Passage to read: Begin

A.I. note takers are making lawyers nervous

Legal risk & attorney–client privilege

  • Central concern: AI note takers may be treated as a third party, potentially waiving attorney–client privilege and work product protections.
  • Some cite US cases where client use of generative AI was ruled non‑privileged and where call transcriptions became discoverable and subpoenaable from vendors.
  • Others argue courts historically adapt privilege to new tech (phones, email, Zoom). They claim what matters is a reasonable expectation of confidentiality, not mere technical third‑party involvement.
  • One lawyer contends AI systems aren’t “persons,” so involving them shouldn’t count as sharing with a third party; they see current case law as heading in the wrong direction.
  • Terms of service that allow providers to use or inspect data are seen as a key risk differentiator versus typical email or conferencing tools.

Discoverability, records & corporate exposure

  • AI note takers turn casual conversations into detailed, searchable, often permanent records that are fully discoverable in litigation.
  • This can surface both illegal and perfectly legal but awkward or politically sensitive discussions.
  • Some companies deliberately avoid or disable such tools (and even built-in summaries) to reduce discovery scope and limit data retention risk.
  • Debate exists between “keep everything” vs “keep nothing” (or delete as soon as legally allowed) strategies under rules like FRCP 26.

Accuracy, hallucinations & summaries

  • Many report high error rates, especially with accents, poor mics, or conference rooms: misheard numbers, wrong countries, and invented content.
  • Transcripts are often “good enough” if cross‑checked with audio, but AI-generated summaries are seen as far more dangerous: coherent but potentially wrong narratives that omit dissent, nuance, or context.
  • Concern that courts and managers may over‑trust these summaries despite their flaws.

Passage to read: End

Activity A
Translate this sentence from the summary about AI note takers into Spanish: "AI note takers turn casual conversations into detailed, searchable, often permanent records that are fully discoverable in litigation."
Activity B
Go on with the summary about AI note takers, starting right after its last point.
The rows below come from a separate source, unrelated to the summary about AI note takers.

Records: Begin

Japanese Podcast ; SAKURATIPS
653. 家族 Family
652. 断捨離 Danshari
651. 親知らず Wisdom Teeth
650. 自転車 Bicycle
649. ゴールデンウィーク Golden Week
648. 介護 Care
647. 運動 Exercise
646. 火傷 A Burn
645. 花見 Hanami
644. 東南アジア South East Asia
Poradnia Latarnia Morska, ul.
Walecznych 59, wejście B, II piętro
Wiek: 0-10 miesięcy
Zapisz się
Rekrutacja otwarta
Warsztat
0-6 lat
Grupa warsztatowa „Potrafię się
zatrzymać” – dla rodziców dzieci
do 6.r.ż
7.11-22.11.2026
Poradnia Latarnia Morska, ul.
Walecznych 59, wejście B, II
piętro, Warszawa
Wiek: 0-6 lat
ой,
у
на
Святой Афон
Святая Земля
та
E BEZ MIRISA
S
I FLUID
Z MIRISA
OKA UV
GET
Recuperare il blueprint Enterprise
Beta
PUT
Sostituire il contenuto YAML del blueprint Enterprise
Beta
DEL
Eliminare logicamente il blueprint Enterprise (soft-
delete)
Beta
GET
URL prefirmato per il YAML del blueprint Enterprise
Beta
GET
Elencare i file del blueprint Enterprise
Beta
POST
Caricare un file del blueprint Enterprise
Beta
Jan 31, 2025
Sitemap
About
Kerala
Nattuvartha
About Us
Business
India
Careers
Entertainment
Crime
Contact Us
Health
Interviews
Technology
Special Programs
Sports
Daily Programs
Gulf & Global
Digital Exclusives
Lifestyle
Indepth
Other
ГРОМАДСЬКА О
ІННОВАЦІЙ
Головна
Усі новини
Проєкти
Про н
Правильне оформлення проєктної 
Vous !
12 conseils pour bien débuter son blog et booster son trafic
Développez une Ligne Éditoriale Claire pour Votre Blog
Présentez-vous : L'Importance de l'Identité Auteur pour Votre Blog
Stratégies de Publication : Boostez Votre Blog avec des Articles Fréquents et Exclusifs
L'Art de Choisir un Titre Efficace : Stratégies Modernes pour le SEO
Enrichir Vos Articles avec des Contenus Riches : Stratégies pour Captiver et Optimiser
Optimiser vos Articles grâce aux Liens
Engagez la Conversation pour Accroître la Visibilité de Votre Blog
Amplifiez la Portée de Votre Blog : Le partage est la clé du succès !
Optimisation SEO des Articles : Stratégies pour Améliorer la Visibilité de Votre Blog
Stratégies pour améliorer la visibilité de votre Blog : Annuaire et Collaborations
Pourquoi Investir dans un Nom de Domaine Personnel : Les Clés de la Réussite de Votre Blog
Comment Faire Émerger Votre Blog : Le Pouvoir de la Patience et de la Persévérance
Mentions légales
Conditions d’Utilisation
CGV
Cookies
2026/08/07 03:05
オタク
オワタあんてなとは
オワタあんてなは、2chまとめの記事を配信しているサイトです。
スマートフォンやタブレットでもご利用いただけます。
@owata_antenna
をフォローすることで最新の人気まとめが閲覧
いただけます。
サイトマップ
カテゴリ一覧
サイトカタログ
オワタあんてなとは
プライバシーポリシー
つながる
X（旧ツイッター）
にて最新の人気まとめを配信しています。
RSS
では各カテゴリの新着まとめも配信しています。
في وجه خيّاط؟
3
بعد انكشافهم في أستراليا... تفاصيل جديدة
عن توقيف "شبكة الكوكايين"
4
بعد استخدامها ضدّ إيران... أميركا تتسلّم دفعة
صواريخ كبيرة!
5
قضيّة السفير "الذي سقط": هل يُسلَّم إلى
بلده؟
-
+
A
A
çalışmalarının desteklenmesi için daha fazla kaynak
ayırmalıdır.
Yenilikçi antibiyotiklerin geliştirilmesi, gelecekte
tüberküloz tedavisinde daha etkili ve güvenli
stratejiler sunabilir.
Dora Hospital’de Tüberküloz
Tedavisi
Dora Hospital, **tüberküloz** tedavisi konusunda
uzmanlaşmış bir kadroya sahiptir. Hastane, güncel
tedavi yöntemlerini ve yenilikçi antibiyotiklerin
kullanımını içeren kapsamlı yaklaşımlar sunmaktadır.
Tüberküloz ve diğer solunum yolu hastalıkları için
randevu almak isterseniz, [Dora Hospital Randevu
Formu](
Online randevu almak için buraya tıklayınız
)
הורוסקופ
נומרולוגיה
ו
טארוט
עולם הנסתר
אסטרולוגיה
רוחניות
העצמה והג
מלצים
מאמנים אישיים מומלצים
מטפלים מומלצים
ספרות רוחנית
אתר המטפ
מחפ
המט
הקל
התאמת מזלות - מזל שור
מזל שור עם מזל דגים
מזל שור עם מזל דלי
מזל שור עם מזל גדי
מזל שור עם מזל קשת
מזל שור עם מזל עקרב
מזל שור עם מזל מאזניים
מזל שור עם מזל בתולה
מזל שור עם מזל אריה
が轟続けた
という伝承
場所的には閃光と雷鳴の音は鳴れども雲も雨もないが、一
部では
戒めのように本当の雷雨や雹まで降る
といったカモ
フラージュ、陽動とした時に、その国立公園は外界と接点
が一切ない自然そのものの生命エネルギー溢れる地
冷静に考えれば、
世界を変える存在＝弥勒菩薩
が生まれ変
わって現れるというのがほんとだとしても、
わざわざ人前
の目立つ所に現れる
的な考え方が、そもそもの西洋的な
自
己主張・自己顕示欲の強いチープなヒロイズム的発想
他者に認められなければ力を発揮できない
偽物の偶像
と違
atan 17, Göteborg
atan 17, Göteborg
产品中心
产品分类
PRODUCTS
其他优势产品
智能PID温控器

Records: End

Written answer A
Los asistentes de IA que toman notas convierten las conversaciones informales en registros detallados, consultables y a menudo permanentes, que pueden exigirse por completo como prueba en un litigio.

Written answer B
Privacy, data sharing & trust in SaaS

  • Widespread skepticism about sending highly sensitive legal or business content to cloud note‑taking vendors whose policies often allow broad reuse with “trusted partners.”
  • Some industries lean on compliance certifications (e.g., HIPAA, SOC 2) but others remain unconvinced this is sufficient.
  • There is interest in local/on‑device AI note tools that avoid third‑party servers, trading some power for better confidentiality.

Meeting dynamics & chilling effects

  • Participants often don’t realize AI notes are on; this changes behavior once they find out.
  • Many predict more self‑censorship, less candid debate, and more “performative” speech, both in business and healthcare contexts.
  • Some see a possible upside: surfaced criticism or concerns that otherwise wouldn’t reach leadership, though others doubt such feedback would remain anonymous or be used benevolently.

Technical behavior & possible mitigations

  • Thread dives into LLMs’ inability to reliably signal “I don’t know” and their tendency to confidently guess rather than mark audio as unintelligible.
  • Suggestions include using confidence thresholds, explicit “unintelligible” markers, belief‑state tracking, or real‑time transcription that discards raw audio quickly.
  • Skeptics note RLHF and product incentives often prioritize fluency and decisiveness over calibrated uncertainty.